=== What the task asks ===
Whatever the records below say, write them all out exactly.

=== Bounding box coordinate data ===

Content starts

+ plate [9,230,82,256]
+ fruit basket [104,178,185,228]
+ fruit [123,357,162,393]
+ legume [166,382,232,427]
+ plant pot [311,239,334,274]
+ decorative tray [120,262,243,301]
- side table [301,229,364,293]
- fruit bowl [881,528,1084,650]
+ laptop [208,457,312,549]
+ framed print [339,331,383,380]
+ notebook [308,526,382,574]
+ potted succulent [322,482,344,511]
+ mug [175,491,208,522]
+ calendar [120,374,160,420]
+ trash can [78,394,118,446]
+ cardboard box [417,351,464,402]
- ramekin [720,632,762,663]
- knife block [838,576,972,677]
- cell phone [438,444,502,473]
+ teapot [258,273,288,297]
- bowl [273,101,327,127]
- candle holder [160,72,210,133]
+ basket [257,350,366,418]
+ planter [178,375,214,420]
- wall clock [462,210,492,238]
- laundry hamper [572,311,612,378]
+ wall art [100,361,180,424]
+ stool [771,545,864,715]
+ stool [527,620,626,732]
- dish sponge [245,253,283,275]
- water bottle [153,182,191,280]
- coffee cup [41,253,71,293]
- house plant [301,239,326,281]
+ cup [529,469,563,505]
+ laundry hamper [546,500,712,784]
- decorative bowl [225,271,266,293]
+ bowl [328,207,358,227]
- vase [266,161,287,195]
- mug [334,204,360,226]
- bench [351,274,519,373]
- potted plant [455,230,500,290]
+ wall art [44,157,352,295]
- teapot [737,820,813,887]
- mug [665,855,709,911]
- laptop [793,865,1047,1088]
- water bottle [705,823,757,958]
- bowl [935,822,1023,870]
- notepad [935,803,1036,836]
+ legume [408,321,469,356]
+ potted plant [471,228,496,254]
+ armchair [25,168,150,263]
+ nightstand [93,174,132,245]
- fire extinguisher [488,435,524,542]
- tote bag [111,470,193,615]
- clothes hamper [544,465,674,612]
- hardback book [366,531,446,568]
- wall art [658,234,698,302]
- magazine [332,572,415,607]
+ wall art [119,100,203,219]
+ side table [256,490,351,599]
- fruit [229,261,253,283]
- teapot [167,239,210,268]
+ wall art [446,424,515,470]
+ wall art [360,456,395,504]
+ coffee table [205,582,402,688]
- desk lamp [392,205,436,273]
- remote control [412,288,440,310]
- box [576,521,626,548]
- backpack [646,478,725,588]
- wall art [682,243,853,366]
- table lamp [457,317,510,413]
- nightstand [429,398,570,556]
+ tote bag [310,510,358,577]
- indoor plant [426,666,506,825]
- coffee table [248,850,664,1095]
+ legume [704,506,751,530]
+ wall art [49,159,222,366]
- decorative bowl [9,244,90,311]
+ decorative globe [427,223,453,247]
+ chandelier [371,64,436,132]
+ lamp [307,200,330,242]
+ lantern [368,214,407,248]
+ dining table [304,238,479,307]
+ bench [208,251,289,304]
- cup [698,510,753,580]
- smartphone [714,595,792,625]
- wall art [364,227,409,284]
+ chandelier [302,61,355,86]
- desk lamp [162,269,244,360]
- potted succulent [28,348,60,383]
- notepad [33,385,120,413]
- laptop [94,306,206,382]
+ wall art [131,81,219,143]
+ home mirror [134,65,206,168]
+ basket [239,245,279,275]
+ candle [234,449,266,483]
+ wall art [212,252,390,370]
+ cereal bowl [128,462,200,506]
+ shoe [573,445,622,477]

Content ends

=== Solution to this exercise ===
+ plate [9,230,82,256]
+ fruit basket [104,178,185,228]
+ fruit [123,357,162,393]
+ legume [166,382,232,427]
+ plant pot [311,239,334,274]
+ decorative tray [120,262,243,301]
- side table [301,229,364,293]
- fruit bowl [881,528,1084,650]
+ laptop [208,457,312,549]
+ framed print [339,331,383,380]
+ notebook [308,526,382,574]
+ potted succulent [322,482,344,511]
+ mug [175,491,208,522]
+ calendar [120,374,160,420]
+ trash can [78,394,118,446]
+ cardboard box [417,351,464,402]
- ramekin [720,632,762,663]
- knife block [838,576,972,677]
- cell phone [438,444,502,473]
+ teapot [258,273,288,297]
- bowl [273,101,327,127]
- candle holder [160,72,210,133]
+ basket [257,350,366,418]
+ planter [178,375,214,420]
- wall clock [462,210,492,238]
- laundry hamper [572,311,612,378]
+ wall art [100,361,180,424]
+ stool [771,545,864,715]
+ stool [527,620,626,732]
- dish sponge [245,253,283,275]
- water bottle [153,182,191,280]
- coffee cup [41,253,71,293]
- house plant [301,239,326,281]
+ cup [529,469,563,505]
+ laundry hamper [546,500,712,784]
- decorative bowl [225,271,266,293]
+ bowl [328,207,358,227]
- vase [266,161,287,195]
- mug [334,204,360,226]
- bench [351,274,519,373]
- potted plant [455,230,500,290]
+ wall art [44,157,352,295]
- teapot [737,820,813,887]
- mug [665,855,709,911]
- laptop [793,865,1047,1088]
- water bottle [705,823,757,958]
- bowl [935,822,1023,870]
- notepad [935,803,1036,836]
+ legume [408,321,469,356]
+ potted plant [471,228,496,254]
+ armchair [25,168,150,263]
+ nightstand [93,174,132,245]
- fire extinguisher [488,435,524,542]
- tote bag [111,470,193,615]
- clothes hamper [544,465,674,612]
- hardback book [366,531,446,568]
- wall art [658,234,698,302]
- magazine [332,572,415,607]
+ wall art [119,100,203,219]
+ side table [256,490,351,599]
- fruit [229,261,253,283]
- teapot [167,239,210,268]
+ wall art [446,424,515,470]
+ wall art [360,456,395,504]
+ coffee table [205,582,402,688]
- desk lamp [392,205,436,273]
- remote control [412,288,440,310]
- box [576,521,626,548]
- backpack [646,478,725,588]
- wall art [682,243,853,366]
- table lamp [457,317,510,413]
- nightstand [429,398,570,556]
+ tote bag [310,510,358,577]
- indoor plant [426,666,506,825]
- coffee table [248,850,664,1095]
+ legume [704,506,751,530]
+ wall art [49,159,222,366]
- decorative bowl [9,244,90,311]
+ decorative globe [427,223,453,247]
+ chandelier [371,64,436,132]
+ lamp [307,200,330,242]
+ lantern [368,214,407,248]
+ dining table [304,238,479,307]
+ bench [208,251,289,304]
- cup [698,510,753,580]
- smartphone [714,595,792,625]
- wall art [364,227,409,284]
+ chandelier [302,61,355,86]
- desk lamp [162,269,244,360]
- potted succulent [28,348,60,383]
- notepad [33,385,120,413]
- laptop [94,306,206,382]
+ wall art [131,81,219,143]
+ home mirror [134,65,206,168]
+ basket [239,245,279,275]
+ candle [234,449,266,483]
+ wall art [212,252,390,370]
+ cereal bowl [128,462,200,506]
+ shoe [573,445,622,477]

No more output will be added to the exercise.